Trump is stuck between two realities. Neither serves the American people
Normally, I worry that events may overtake a column. But not so with the Iran war.
I don’t worry about running afoul of a headline or Truth Social post from the president because what is said about the situation is no longer very relevant to the reality.
On April 8, Nick Catoggio, my Dispatch colleague, dubbed an earlier stoppage with Iran “Schrödinger’s ceasefire.” This was a reference to the famous thought experiment by the physicist Erwin Schrödinger, who was trying to explain the weirdness of “superpositionality” in quantum physics. A cat in a box is both dead and alive at the same time until you open the box. Schrödinger meant to illustrate the absurdity of the idea that particles aren’t any one thing, but a “cloud of probabilities.”
The Trump administration is stuck in a word cloud of probabilities of his own making. The war is over. The war is on. The war isn’t a war. We have a deal, but we don’t have a deal, but we’re about to have a deal. We destroyed Iran’s military. No, we left it intact. We want regime change. No we don’t. We already accomplished it. We “obliterated” Iran’s nuclear program a year ago. We had to go to war in February to prevent nuclear war. The Strait of Hormuz is open, closed, or something in-between. No deal without “unconditional surrender.” Let’s make a deal!

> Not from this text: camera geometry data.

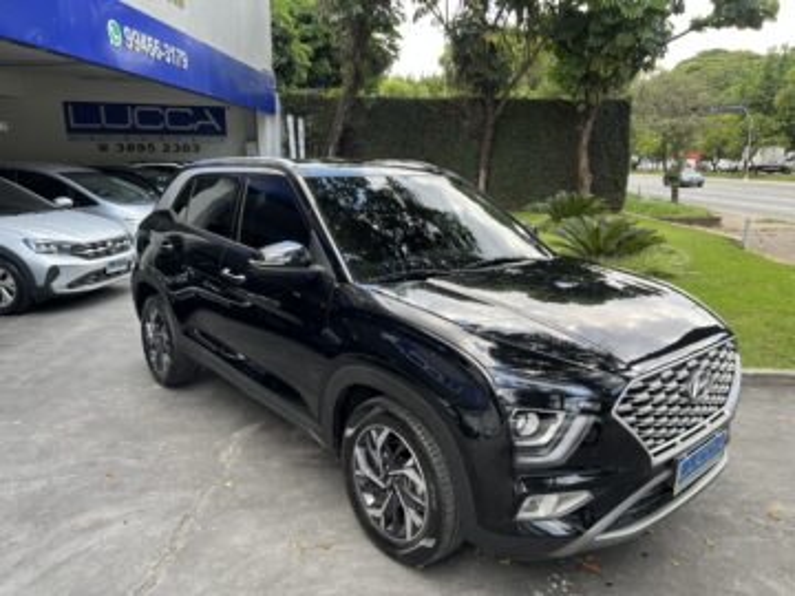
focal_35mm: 26
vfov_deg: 53.1
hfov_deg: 67.3
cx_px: 398
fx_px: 597
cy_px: 298
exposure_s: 1/308
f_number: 1.5
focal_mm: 5.7
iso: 50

This everything-all-at-once vibe can be disorienting, particularly since most Americans didn’t have a war with Iran on their bingo cards until the shooting had already started. President Trump didn’t prepare the country or consult with Congress beforehand because he thought it would all be a smashing success in a matter of weeks.
The miscalculation that started it all: killing Iran’s Supreme Leader, Ayatollah Ali Khamenei, and much of Iran’s senior leadership, on the first day of the war. To “the great proud people of Iran, I say tonight that the hour of your freedom is at hand,” Trump announced on Feb. 28. “When we are finished, take over your government. It will be yours to take. This will be probably your only chance for generations.”

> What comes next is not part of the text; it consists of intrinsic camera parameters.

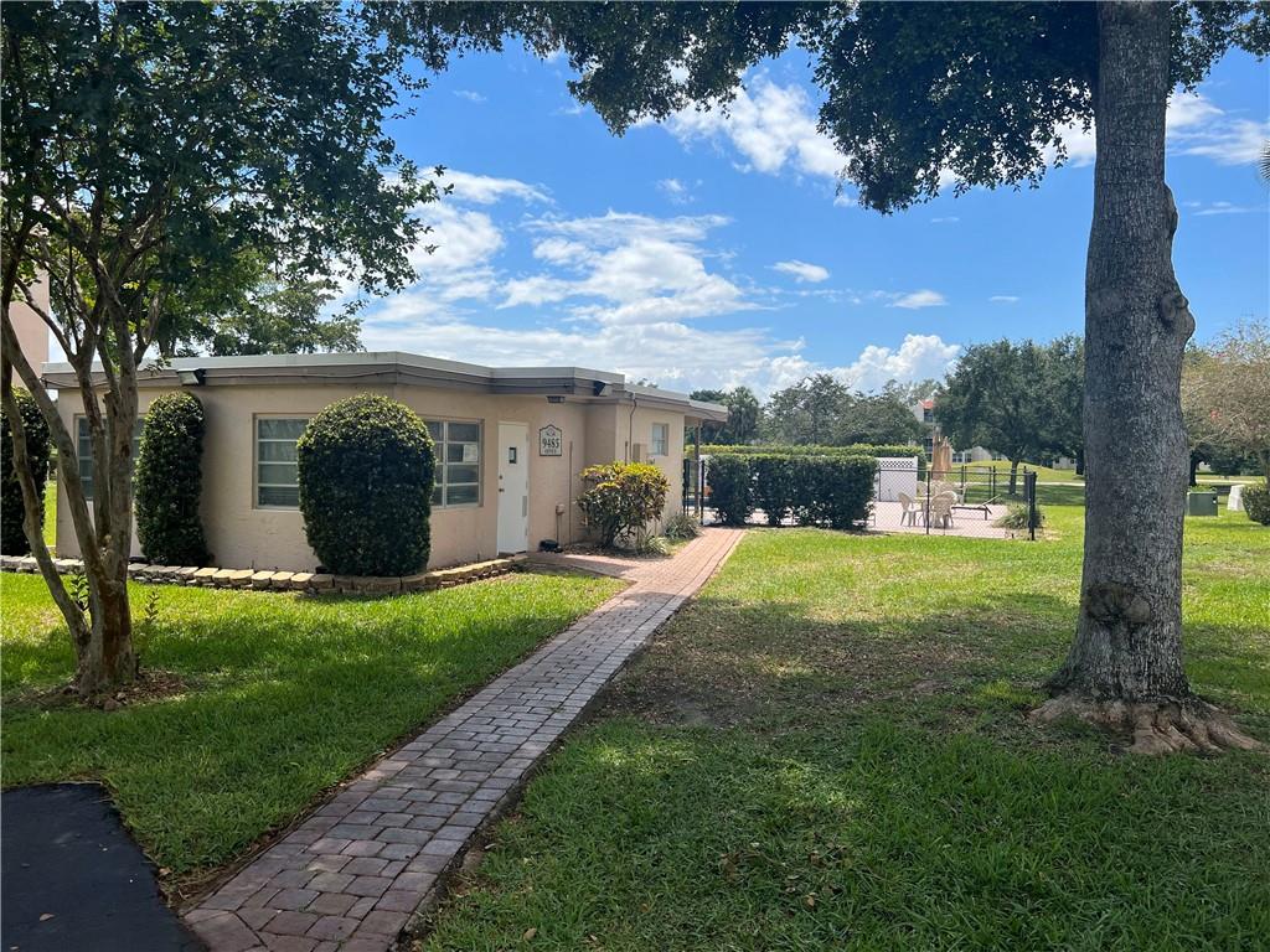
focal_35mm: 26
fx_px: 954
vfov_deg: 53.1
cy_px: 476
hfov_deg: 67.3
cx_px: 635
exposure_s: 1/4630
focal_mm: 5.7
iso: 50
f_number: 1.5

I support regime change in Iran and shed no tears for Khamenei or his goons. But when you start a war by killing the regime’s top leaders, it’s not unreasonable for the remaining ones to conclude that you really intend regime change.
Khamenei was a murderous fanatic, but he was a fairly cautious one. He liked to threaten closing the Strait of Hormuz or attacking our regional allies, but he was reluctant to actually do it, fearing it would invite a regime change war. The mullahs and IRGC goons believed, not unreasonably, that if they lost their grip on power, they’d be lynched by the Iranian people they’ve brutalized for decades.

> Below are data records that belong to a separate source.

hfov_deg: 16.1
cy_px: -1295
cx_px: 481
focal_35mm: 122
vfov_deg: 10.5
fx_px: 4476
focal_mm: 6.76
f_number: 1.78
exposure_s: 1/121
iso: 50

By starting with a regime change war, Trump removed any reason for the regime not to go for broke. When you have nothing to lose — particularly when you are a millenarian religious fanatic — a Persian Alamo strategy makes a lot of sense.
So Iran closed the Strait of Hormuz and attacked its neighbors.
But it turns out this wasn’t the Alamo. In the contest of wills, Trump blinked. The Iranian regime’s tolerance for punishment proved — so far — to be greater than Trump’s and that of our gulf allies. Militarily we could finish the job, but that would require ground troops and much greater economic turmoil. In a conflict Trump launched unilaterally without the prior support of Congress, NATO or the American people, Trump doesn’t have the political capital for that.
But that’s only half the problem. Trump wants the war over, but he doesn’t want to pay — militarily, economically, politically — what that would cost. So he wants to make a deal that ends it. But there is no deal available that wouldn’t come at an equally undesirable cost. Any deal that looks like what President Obama struck with the Iranians would be too embarrassing to bear. But the Iranians are convinced that they can get just such a deal, and they’re willing to drag things out as long as it takes.
The result: Trump’s in a box of his own making. He thinks he can talk his way out by simply asserting a reality that doesn’t exist. When the financial markets get nervous, he announces a breakthrough that is, at best, a possibility. When the Iranians agree to a deal that looks similar to one Obama might negotiate, Trump goes back to his threats.
It can’t go on forever. But I’m sure it’ll last until long after this column is forgotten.